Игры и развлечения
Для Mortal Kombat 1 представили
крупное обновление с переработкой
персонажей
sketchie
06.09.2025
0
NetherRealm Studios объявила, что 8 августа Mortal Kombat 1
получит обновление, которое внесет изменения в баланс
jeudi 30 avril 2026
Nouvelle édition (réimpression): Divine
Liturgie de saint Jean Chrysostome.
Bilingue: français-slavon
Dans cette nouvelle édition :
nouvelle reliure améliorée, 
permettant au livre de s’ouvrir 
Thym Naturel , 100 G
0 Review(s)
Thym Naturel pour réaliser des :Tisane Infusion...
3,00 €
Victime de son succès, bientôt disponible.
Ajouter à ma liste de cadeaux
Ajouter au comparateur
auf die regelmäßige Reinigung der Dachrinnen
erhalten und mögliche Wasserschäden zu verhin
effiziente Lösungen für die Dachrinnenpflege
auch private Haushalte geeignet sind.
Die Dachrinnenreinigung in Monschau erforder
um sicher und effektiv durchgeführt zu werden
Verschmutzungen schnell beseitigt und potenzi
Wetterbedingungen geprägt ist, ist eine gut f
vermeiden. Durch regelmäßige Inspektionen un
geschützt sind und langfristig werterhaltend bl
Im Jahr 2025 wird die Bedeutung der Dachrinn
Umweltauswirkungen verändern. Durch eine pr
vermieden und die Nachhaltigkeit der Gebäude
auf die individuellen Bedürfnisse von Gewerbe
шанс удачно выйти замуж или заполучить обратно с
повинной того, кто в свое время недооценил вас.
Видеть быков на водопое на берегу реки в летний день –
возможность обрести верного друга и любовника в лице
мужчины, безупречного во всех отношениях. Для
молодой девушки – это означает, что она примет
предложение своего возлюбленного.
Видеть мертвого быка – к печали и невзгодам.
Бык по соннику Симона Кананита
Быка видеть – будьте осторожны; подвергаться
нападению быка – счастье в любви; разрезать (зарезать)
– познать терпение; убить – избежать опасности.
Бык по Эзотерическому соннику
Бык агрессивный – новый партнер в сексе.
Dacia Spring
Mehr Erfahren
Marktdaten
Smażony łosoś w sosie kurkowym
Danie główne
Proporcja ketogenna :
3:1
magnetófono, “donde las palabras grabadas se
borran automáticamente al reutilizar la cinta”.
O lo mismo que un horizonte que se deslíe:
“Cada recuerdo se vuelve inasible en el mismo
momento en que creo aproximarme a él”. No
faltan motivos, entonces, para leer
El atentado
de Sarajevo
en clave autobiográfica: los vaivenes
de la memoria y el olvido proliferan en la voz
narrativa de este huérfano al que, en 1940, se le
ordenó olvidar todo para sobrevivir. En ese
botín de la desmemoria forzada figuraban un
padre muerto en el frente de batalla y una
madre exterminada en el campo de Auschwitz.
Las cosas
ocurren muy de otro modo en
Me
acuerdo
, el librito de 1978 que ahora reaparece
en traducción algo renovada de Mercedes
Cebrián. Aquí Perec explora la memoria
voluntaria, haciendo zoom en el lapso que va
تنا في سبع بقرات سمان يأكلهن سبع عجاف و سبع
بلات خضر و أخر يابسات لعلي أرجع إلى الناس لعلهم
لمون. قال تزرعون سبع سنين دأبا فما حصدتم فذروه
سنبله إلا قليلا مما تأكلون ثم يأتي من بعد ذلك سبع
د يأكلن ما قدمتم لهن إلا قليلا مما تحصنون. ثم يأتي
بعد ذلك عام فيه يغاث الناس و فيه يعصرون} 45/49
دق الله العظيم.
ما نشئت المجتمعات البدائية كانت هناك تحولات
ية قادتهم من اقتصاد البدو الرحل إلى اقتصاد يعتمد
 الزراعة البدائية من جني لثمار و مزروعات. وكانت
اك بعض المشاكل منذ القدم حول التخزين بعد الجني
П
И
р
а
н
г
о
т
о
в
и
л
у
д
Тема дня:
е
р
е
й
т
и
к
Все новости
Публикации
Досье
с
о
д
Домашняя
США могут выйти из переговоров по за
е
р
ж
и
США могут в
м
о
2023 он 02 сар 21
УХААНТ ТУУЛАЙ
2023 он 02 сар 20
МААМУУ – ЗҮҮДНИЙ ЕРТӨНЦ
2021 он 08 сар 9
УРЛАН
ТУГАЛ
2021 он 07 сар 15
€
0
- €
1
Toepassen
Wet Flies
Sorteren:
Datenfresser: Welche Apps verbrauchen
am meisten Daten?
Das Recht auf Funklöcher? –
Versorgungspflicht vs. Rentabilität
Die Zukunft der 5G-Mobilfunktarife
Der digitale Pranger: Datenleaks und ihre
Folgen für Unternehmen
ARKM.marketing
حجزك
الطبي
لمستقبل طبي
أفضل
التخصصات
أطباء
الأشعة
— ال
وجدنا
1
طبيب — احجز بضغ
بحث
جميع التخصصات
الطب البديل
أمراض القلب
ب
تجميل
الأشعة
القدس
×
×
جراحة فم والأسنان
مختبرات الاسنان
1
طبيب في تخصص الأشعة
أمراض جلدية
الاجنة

- [Job item] Repeat all of the records, letter for letter.

- [Solution to the problem]
Игры и развлечения
Для Mortal Kombat 1 представили
крупное обновление с переработкой
персонажей
sketchie
06.09.2025
0
NetherRealm Studios объявила, что 8 августа Mortal Kombat 1
получит обновление, которое внесет изменения в баланс
jeudi 30 avril 2026
Nouvelle édition (réimpression): Divine
Liturgie de saint Jean Chrysostome.
Bilingue: français-slavon
Dans cette nouvelle édition :
nouvelle reliure améliorée, 
permettant au livre de s’ouvrir 
Thym Naturel , 100 G
0 Review(s)
Thym Naturel pour réaliser des :Tisane Infusion...
3,00 €
Victime de son succès, bientôt disponible.
Ajouter à ma liste de cadeaux
Ajouter au comparateur
auf die regelmäßige Reinigung der Dachrinnen
erhalten und mögliche Wasserschäden zu verhin
effiziente Lösungen für die Dachrinnenpflege
auch private Haushalte geeignet sind.
Die Dachrinnenreinigung in Monschau erforder
um sicher und effektiv durchgeführt zu werden
Verschmutzungen schnell beseitigt und potenzi
Wetterbedingungen geprägt ist, ist eine gut f
vermeiden. Durch regelmäßige Inspektionen un
geschützt sind und langfristig werterhaltend bl
Im Jahr 2025 wird die Bedeutung der Dachrinn
Umweltauswirkungen verändern. Durch eine pr
vermieden und die Nachhaltigkeit der Gebäude
auf die individuellen Bedürfnisse von Gewerbe
шанс удачно выйти замуж или заполучить обратно с
повинной того, кто в свое время недооценил вас.
Видеть быков на водопое на берегу реки в летний день –
возможность обрести верного друга и любовника в лице
мужчины, безупречного во всех отношениях. Для
молодой девушки – это означает, что она примет
предложение своего возлюбленного.
Видеть мертвого быка – к печали и невзгодам.
Бык по соннику Симона Кананита
Быка видеть – будьте осторожны; подвергаться
нападению быка – счастье в любви; разрезать (зарезать)
– познать терпение; убить – избежать опасности.
Бык по Эзотерическому соннику
Бык агрессивный – новый партнер в сексе.
Dacia Spring
Mehr Erfahren
Marktdaten
Smażony łosoś w sosie kurkowym
Danie główne
Proporcja ketogenna :
3:1
magnetófono, “donde las palabras grabadas se
borran automáticamente al reutilizar la cinta”.
O lo mismo que un horizonte que se deslíe:
“Cada recuerdo se vuelve inasible en el mismo
momento en que creo aproximarme a él”. No
faltan motivos, entonces, para leer
El atentado
de Sarajevo
en clave autobiográfica: los vaivenes
de la memoria y el olvido proliferan en la voz
narrativa de este huérfano al que, en 1940, se le
ordenó olvidar todo para sobrevivir. En ese
botín de la desmemoria forzada figuraban un
padre muerto en el frente de batalla y una
madre exterminada en el campo de Auschwitz.
Las cosas
ocurren muy de otro modo en
Me
acuerdo
, el librito de 1978 que ahora reaparece
en traducción algo renovada de Mercedes
Cebrián. Aquí Perec explora la memoria
voluntaria, haciendo zoom en el lapso que va
تنا في سبع بقرات سمان يأكلهن سبع عجاف و سبع
بلات خضر و أخر يابسات لعلي أرجع إلى الناس لعلهم
لمون. قال تزرعون سبع سنين دأبا فما حصدتم فذروه
سنبله إلا قليلا مما تأكلون ثم يأتي من بعد ذلك سبع
د يأكلن ما قدمتم لهن إلا قليلا مما تحصنون. ثم يأتي
بعد ذلك عام فيه يغاث الناس و فيه يعصرون} 45/49
دق الله العظيم.
ما نشئت المجتمعات البدائية كانت هناك تحولات
ية قادتهم من اقتصاد البدو الرحل إلى اقتصاد يعتمد
 الزراعة البدائية من جني لثمار و مزروعات. وكانت
اك بعض المشاكل منذ القدم حول التخزين بعد الجني
П
И
р
а
н
г
о
т
о
в
и
л
у
д
Тема дня:
е
р
е
й
т
и
к
Все новости
Публикации
Досье
с
о
д
Домашняя
США могут выйти из переговоров по за
е
р
ж
и
США могут в
м
о
2023 он 02 сар 21
УХААНТ ТУУЛАЙ
2023 он 02 сар 20
МААМУУ – ЗҮҮДНИЙ ЕРТӨНЦ
2021 он 08 сар 9
УРЛАН
ТУГАЛ
2021 он 07 сар 15
€
0
- €
1
Toepassen
Wet Flies
Sorteren:
Datenfresser: Welche Apps verbrauchen
am meisten Daten?
Das Recht auf Funklöcher? –
Versorgungspflicht vs. Rentabilität
Die Zukunft der 5G-Mobilfunktarife
Der digitale Pranger: Datenleaks und ihre
Folgen für Unternehmen
ARKM.marketing
حجزك
الطبي
لمستقبل طبي
أفضل
التخصصات
أطباء
الأشعة
— ال
وجدنا
1
طبيب — احجز بضغ
بحث
جميع التخصصات
الطب البديل
أمراض القلب
ب
تجميل
الأشعة
القدس
×
×
جراحة فم والأسنان
مختبرات الاسنان
1
طبيب في تخصص الأشعة
أمراض جلدية
الاجنة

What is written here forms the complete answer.